They all ran to the windows to look out.
"Yes, it's papa," Donald proclaimed. "But there is no little girl."
All three of them incontinently fled from the room and tumbled into the hall. It was in this way they always welcomed their father. They were to be heard jumping up and down, clapping their hands, and being caught up and kissed.
Mr. Carrisford made an effort to rise and sank back again.
"It is no use," he said. "What a wreck I am!"
Mr. Carmichael's voice approached the door.
"No, children," he was saying; "you may come in after I have talked to Mr. Carrisford. Go and play with Ram Dass."
Then the door opened and he came in. He looked rosier than ever, and brought an atmosphere of freshness and health with him; but his eyes were disappointed and anxious as they met the invalid's look of eager question even as they grasped each other's hands.
"What news?" Mr. Carrisford asked. "The child the Russian people adopted?"
"She is not the child we are looking for," was Mr. Carmichael's answer. "She is much younger than Captain Crewe's little girl. Her name is Emily Carew. I have seen and talked to her. The Russians were able to give me every detail."
How wearied and miserable the Indian gentleman looked! His hand dropped from Mr. Carmichael's.
"Then the search has to be begun over again," he said. "That is all. Please sit down."

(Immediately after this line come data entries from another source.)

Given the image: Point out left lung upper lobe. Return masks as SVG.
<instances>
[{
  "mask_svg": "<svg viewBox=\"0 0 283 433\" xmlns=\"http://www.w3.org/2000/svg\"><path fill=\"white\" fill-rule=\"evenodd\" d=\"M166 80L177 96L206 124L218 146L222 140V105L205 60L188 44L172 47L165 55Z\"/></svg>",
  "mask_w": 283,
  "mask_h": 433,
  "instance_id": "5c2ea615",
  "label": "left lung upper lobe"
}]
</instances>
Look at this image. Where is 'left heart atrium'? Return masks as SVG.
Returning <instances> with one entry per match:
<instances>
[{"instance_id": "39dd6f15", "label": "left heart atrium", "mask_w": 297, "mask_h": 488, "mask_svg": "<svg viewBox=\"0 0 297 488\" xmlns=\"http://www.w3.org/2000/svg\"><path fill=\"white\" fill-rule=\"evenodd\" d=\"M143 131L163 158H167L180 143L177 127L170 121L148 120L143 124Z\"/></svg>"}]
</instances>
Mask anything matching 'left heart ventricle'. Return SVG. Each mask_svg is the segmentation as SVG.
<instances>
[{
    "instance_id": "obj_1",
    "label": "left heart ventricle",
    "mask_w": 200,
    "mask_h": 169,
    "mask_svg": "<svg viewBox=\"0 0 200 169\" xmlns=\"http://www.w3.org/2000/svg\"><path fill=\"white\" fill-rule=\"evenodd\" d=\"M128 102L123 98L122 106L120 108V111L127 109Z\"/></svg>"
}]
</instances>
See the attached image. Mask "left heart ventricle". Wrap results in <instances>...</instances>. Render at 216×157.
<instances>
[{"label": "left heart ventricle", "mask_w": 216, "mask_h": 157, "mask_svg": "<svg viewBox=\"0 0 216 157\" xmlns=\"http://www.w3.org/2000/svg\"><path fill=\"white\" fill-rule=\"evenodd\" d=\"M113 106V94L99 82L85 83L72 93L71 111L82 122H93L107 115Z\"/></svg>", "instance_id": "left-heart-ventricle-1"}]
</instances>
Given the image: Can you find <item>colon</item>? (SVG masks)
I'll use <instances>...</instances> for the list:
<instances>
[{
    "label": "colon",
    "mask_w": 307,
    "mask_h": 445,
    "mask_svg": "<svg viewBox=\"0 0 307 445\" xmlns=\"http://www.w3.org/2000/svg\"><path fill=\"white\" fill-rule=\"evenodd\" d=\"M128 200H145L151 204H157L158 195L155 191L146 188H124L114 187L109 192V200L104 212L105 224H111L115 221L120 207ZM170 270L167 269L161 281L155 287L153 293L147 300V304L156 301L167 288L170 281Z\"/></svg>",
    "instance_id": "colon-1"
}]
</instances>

Mr. Carmichael took a seat. Somehow, he had gradually grown fond of this unhappy man. He was himself so well and happy, and so surrounded by cheerfulness and love, that desolation and broken health seemed pitifully unbearable things. If there had been the sound of just one gay little high-pitched voice in the house, it would have been so much less forlorn. And that a man should be compelled to carry about in his breast the thought that he had seemed to wrong and desert a child was not a thing one could face.
"Come, come," he said in his cheery voice; "we'll find her yet."
"We must begin at once. No time must be lost," Mr. Carrisford fretted. "Have you any new suggestion to make--any whatsoever?"
Mr. Carmichael felt rather restless, and he rose and began to pace the room with a thoughtful, though uncertain face.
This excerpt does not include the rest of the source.